A $132 million manufacturing campus — where companies will transform crops into industrial chemicals otherwise made with petroleum and often sourced from overseas — is coming to Maple Grove.

The demonstration-scale facility will be the first and flagship location for nonprofit BioMADE, which aims to build a national network of plants to bridge the gap between prototype and production, kick-starting the country's bio-industrial economy.

"What we really want to see is companies come use this facility, prove out their technology and develop a customer base," said BioMADE CEO Doug Friedman. "Then, best-case scenario, a company decides to build its commercial-scale facility somewhere nearby."

The state of Minnesota is kicking in $50 million to pay for the Maple Grove plant; the Department of Defense will cover the rest.

BioMADE, a public-private partnership headquartered in both the Twin Cities and the San Francisco Bay Area, formed in 2021 and has spent years looking for a site for its Minnesota facility.

The group will outfit an existing 122,000-square-foot building near Hwy. 169 and Elm Creek Boulevard with massive fermentation tanks and other equipment companies will need to test their products and processes.

The BioMADE facility will be just east of Maple Grove's sprawling Minnesota Science and Technology Center, where Boston Scientific is building a $170 million office and R&D center.
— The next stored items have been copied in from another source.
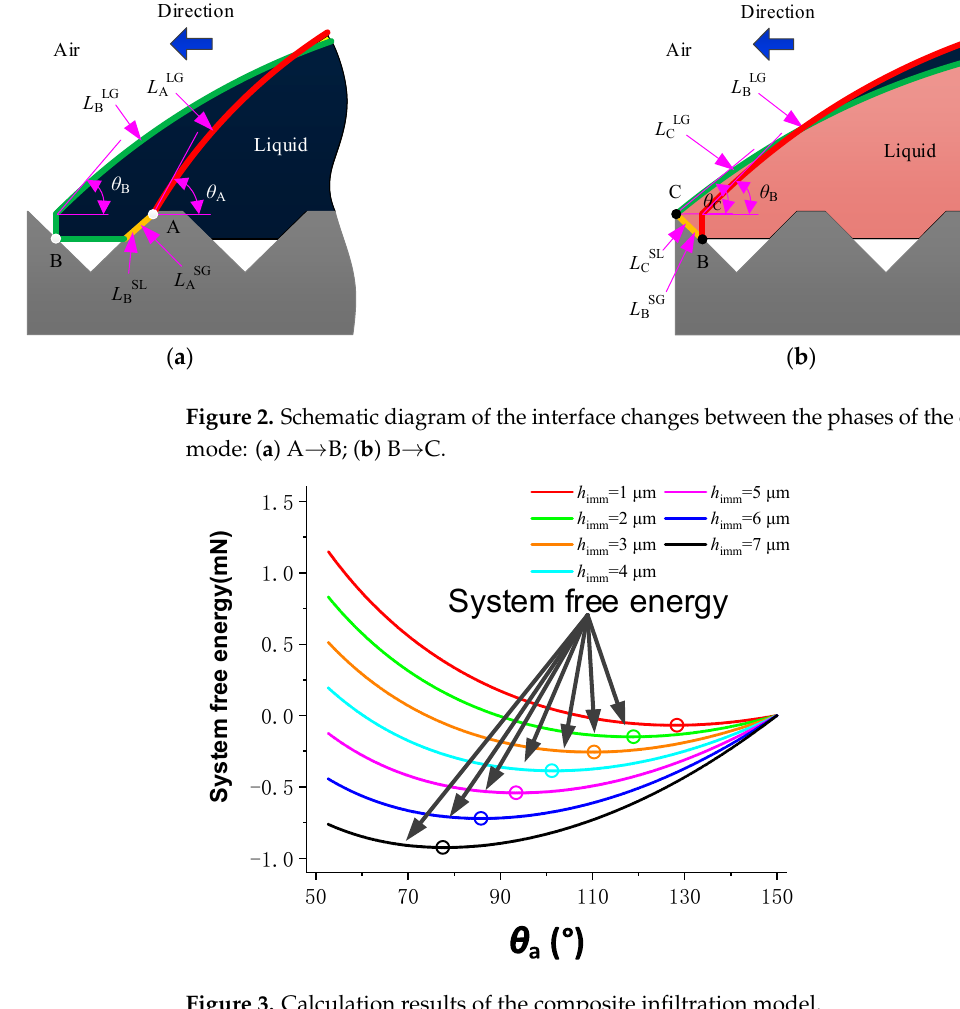
F of the three-phase contact point extending B C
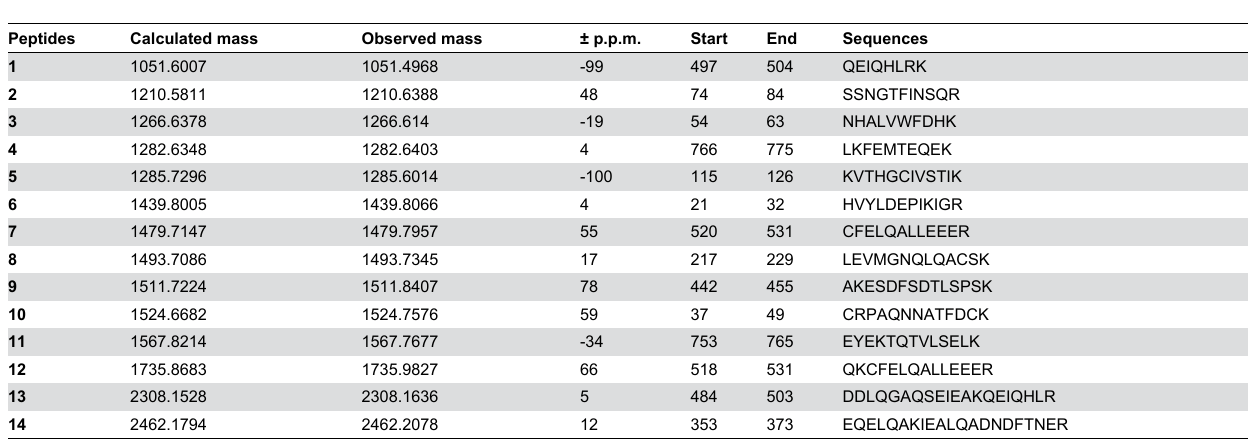
Table 1. SLMAP specific peptides identified by mass spectrometry.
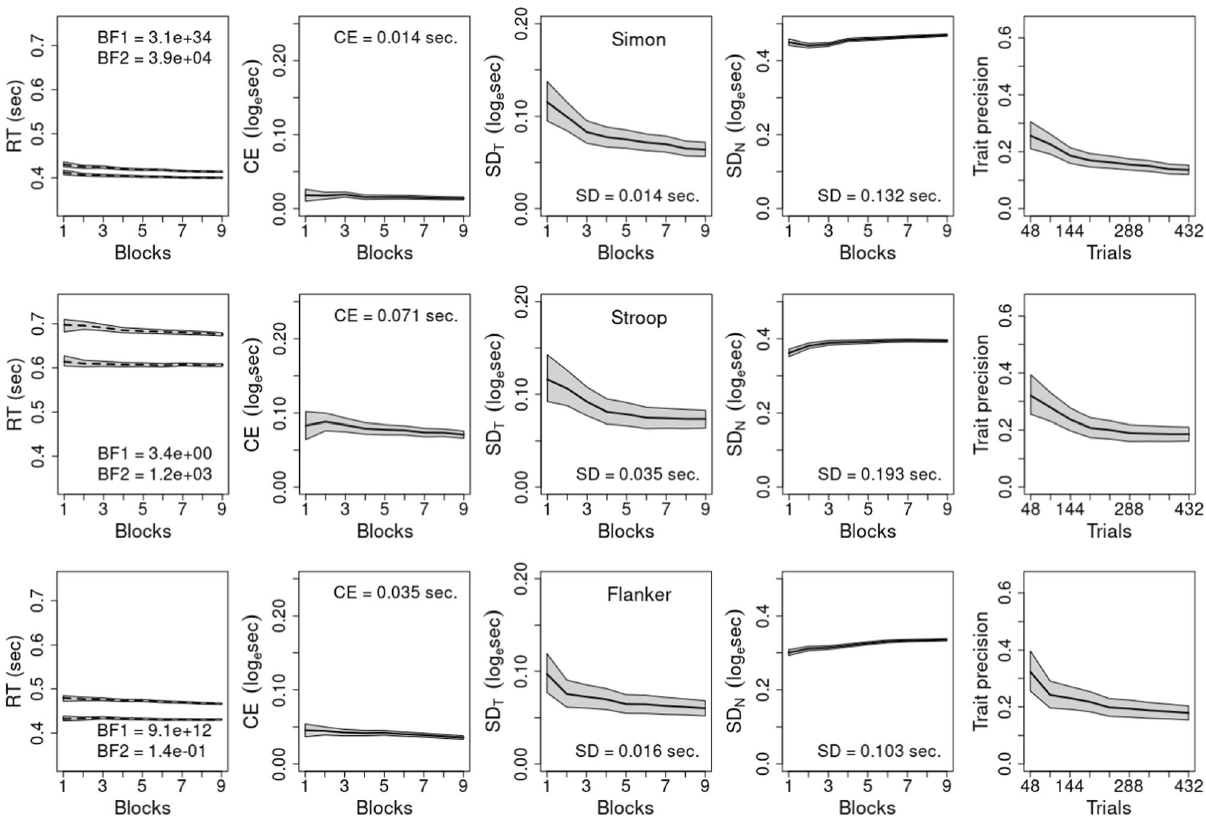
Fig. 4 |ResultsforHedgeet al.data. Amodelassuming additivepractice(blocks) andcon fl ict fi xedeffects,andrandomsubjectinterceptsandcon fl ictslopes.Blocks refer to cumulative sets of 48 trials and each row represents one task. In the fi rst column,dashedlinesshowmeanresponsetime(RT)forcongruent(lowerline)and incongruenttrialscalculateddirectlyfromdataandBayesFactors(BF)comparethe assumed model in the numerator to models with (1) no practice effect and (2) a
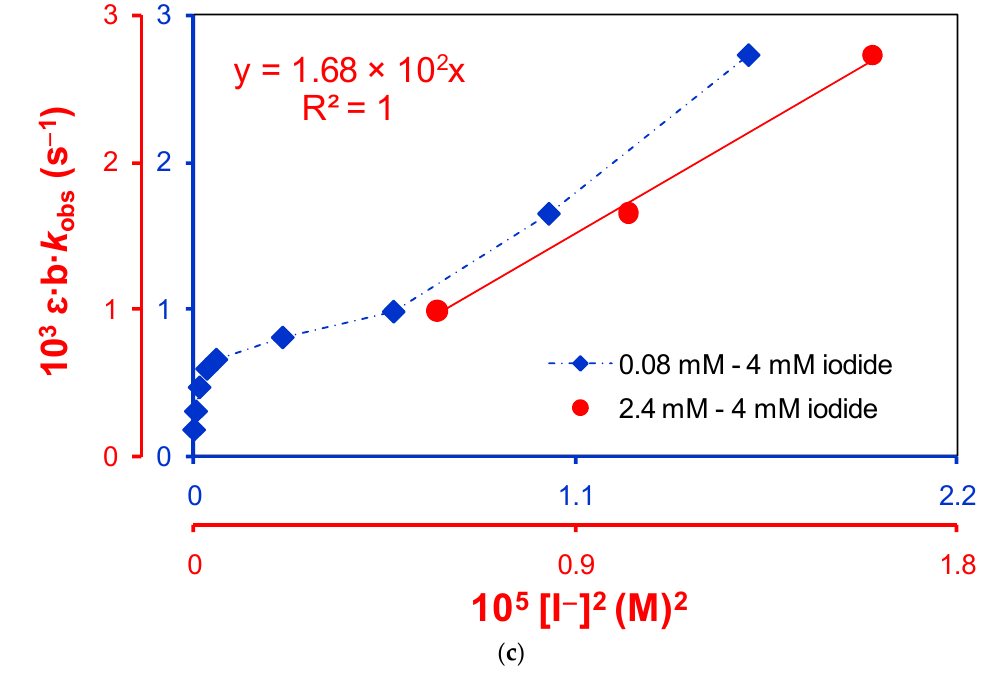
Figure 3. ( a ) Plot of the first order with respect to iodide. ( b ) Fractional (0.5) order plot with respect to iodide. ( c ) Second-order plot with respect to iodide.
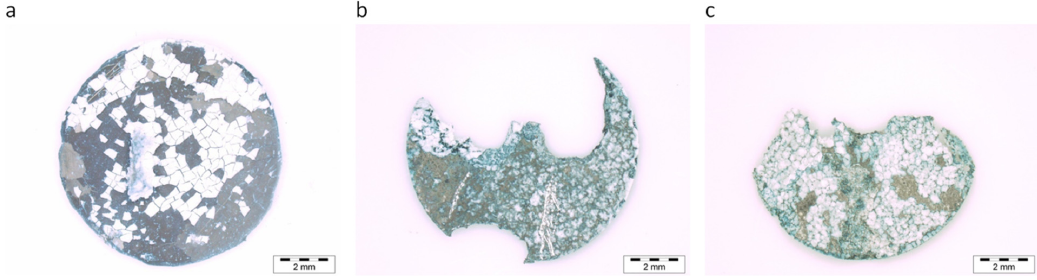
Figure 5. Stereo microscope images of samples X03 ( a ), Z5 ( b ) and ZX50 ( c ) after immersion in SBF.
The million-square-foot development has plenty of room for more businesses, and BioMADE could provide a pipeline for future tenants.

BioMADE, which counts companies like Cargill and Lockheed Martin among its members, formed to build out the kind of experimental capacity the biotech industry typically doesn't make for itself.

"These types of facilities tend to be not a good value proposition for an individual for-profit manufacturer," Friedman said. "That's why it's a good place for government investment."

The facility will focus on nonmedical, defense-related materials but also support consumer-facing products like plant-based plastics, fabrics, detergents, paints and personal care items.

An initial staff of 25 could grow with demand after the facility opens in 2027.

There is an urgency behind the national security implications of having a healthy, homegrown bio-manufacturing sector. In a report out this month, the National Security Commission on Emerging Biotechnology said that "the United States is falling behind in key areas of emerging biotechnology as China surges ahead."

"Our window to act is closing," the report read. "The advancement of U.S. biotechnology requires a balanced approach, fostering competition without picking winners."

To that end, Friedman said the BioMADE facility will accept reservations from a range of companies looking to test their inventions, bring vetted ideas to the next level and find new markets for crops.

"Companies from Cargill to the two-person startup that came out of the U ... this is there for all of them," he said.